Bacaan Latihan:
Belajar Menyikapi Konflik
Oleh KH. Abdullah Gymnastiar
Wahai saudaraku, saat ini yang kita butuhkan untuk negeri ini tiada lain ialah kedamaian. Mengapa? Sebab dengan begitu, negeri ini akan makin terkelola dengan baik. Sebaliknya, jikalau yang tampak dihadapan kita hanya pertengkaran demi pertengkaran, apa yang akan kita peroleh? Misalkan negeri ini seperti rumah yang megah, dilengkapi kamar yang mewah, kasur yang empuk, plus asesoris yang mahal-mahal, namun anggota keluarganya terus bertengkar, apa yang akan kita dapat? Cobalah kita renungkan!
Kalau kita renungkan dalam-dalam, salah satu sebab terjadi pertengkaran -- hingga ke taraf kecil sekalipun -- adalah karena kita belum terbiasa menyikapi perbedaan dengan cara yang tepat. Mentalitas kita tidak siap menerima perbedaan. Dengan begitu, perbedaan terlihat sebagai bentuk permusuhan -- bukan rahmat. Berbeda pendapat saja sering dianggap sebagai bentuk perlawanan atau ancaman. Akibatnya, kita sibuk membenarkan pendapat sendiri tanpa mau mengaca diri pada pendapat orang lain.
Sebagai contoh kecil saja, seorang anak merasa dirinya benar ketika hendak memilih jodoh atau sekolahnya sendiri. Sedangkan orangtua di satu sisi merasa benar pula dalam memilihkan jodoh dan sekolah untuk masa depan anaknya. Dalam posisi semacam ini dapat kita tebak, jika dihadapkan, akan terjadi pertengkaran kalau masing-masing merasa paling benar. Begitulah, setiap orang yang tidak pernah "melatih diri" untuk memahami perbedaan pendapat, maka hasilnya adalah: emosional.
Sebab, terasa sekali sebuah pertikaian, pertengkaran, itu muncul karena satu pihak mengklaim diri sebagai yang benar. Contohnya, tawuran antar kampung. Satu mulai melempar batu, dibalas melempar batu. Satu mulai mengeroyok, dibalas lagi dengan saling mengeroyok. Sepele. Dengan alasan itu semacam itu maka bisa terjadi saling balas, saling serang hingga pembakaran. Ujung-ujungnya bisa terlihat: korban bermunculan. Yang cacat, yang terbunuh, sampai hari-hari yang terlewati dipenuhi dengan perasaan was-was. Apa untungnya kehidupan semacam ini? Padahal hidup kita di dunia ini cuma sekali. Haruskah kita hidup dalam kondisi semacam ini?
Banyak cara sebenarnya untuk meminimalisir pertengkaran atau konflik. Saya mencatat paling tidak empat hal yang perlu ada dalam diri kita sebelumnya dalam menyikapi hal tersebut.
Pertama, kita harus belajar bijak terhadap kelebihan dan kekurangan orang lain. Dalam hal menyikapi kesalahan orang, ada yang salah karena memang ia tidak tahu itu salah. Sebaliknya, ada yang tahu bahwa itu salah, namun ia tidak sanggup menghindari kesalahan tersebut. Juga ada yang salah karena terpaksa. Dan ada yang salah karena memang sering membikin kesalahan. Begitu seterusnya.

Tujuan Latihan: Ringkaslah bacaan tentang menyikapi konflik dalam dua kalimat. Materi berikut sama sekali tidak berperan di sini.

Kumpulan entri data:
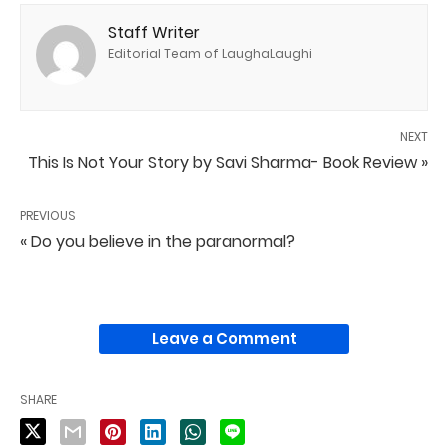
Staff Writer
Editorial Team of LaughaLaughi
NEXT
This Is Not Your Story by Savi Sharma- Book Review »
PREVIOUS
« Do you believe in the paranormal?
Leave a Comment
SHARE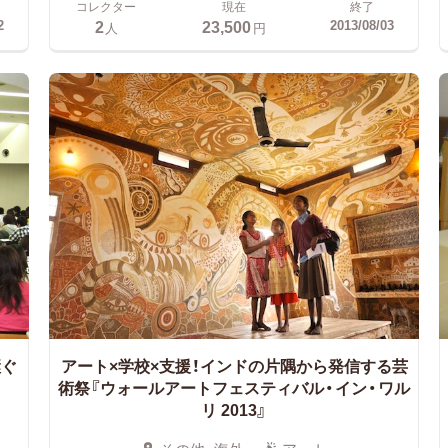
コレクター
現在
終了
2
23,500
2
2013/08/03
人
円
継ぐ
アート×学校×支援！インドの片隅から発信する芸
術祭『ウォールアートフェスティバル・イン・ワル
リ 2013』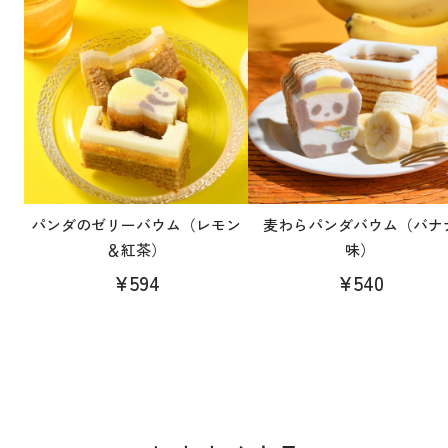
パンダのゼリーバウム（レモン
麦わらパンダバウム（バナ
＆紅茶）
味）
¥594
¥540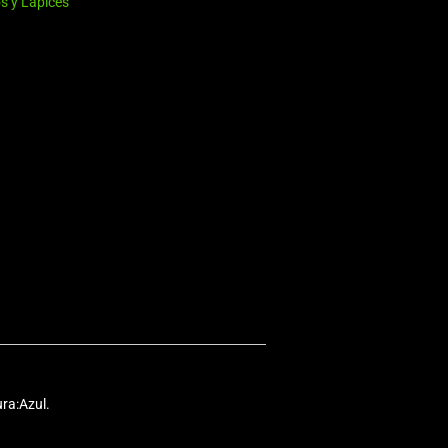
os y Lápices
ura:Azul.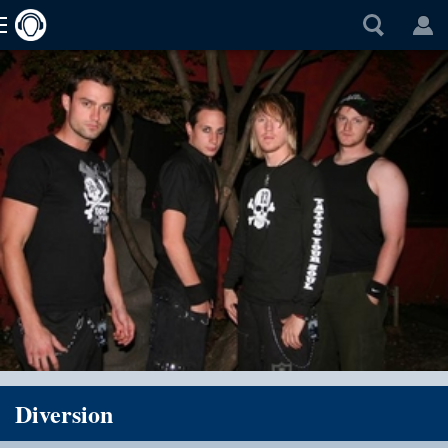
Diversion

Kotak Jawaban: Negeri ini membutuhkan kedamaian, tetapi pertengkaran sering terjadi karena kita belum terbiasa menyikapi perbedaan dengan tepat, sehingga beda pendapat dianggap ancaman dan setiap pihak merasa paling benar. Ada banyak cara untuk mengurangi konflik, dan hal pertama yang perlu dimiliki adalah sikap bijak terhadap kelebihan dan kekurangan orang lain, termasuk memahami bahwa orang berbuat salah karena berbagai sebab.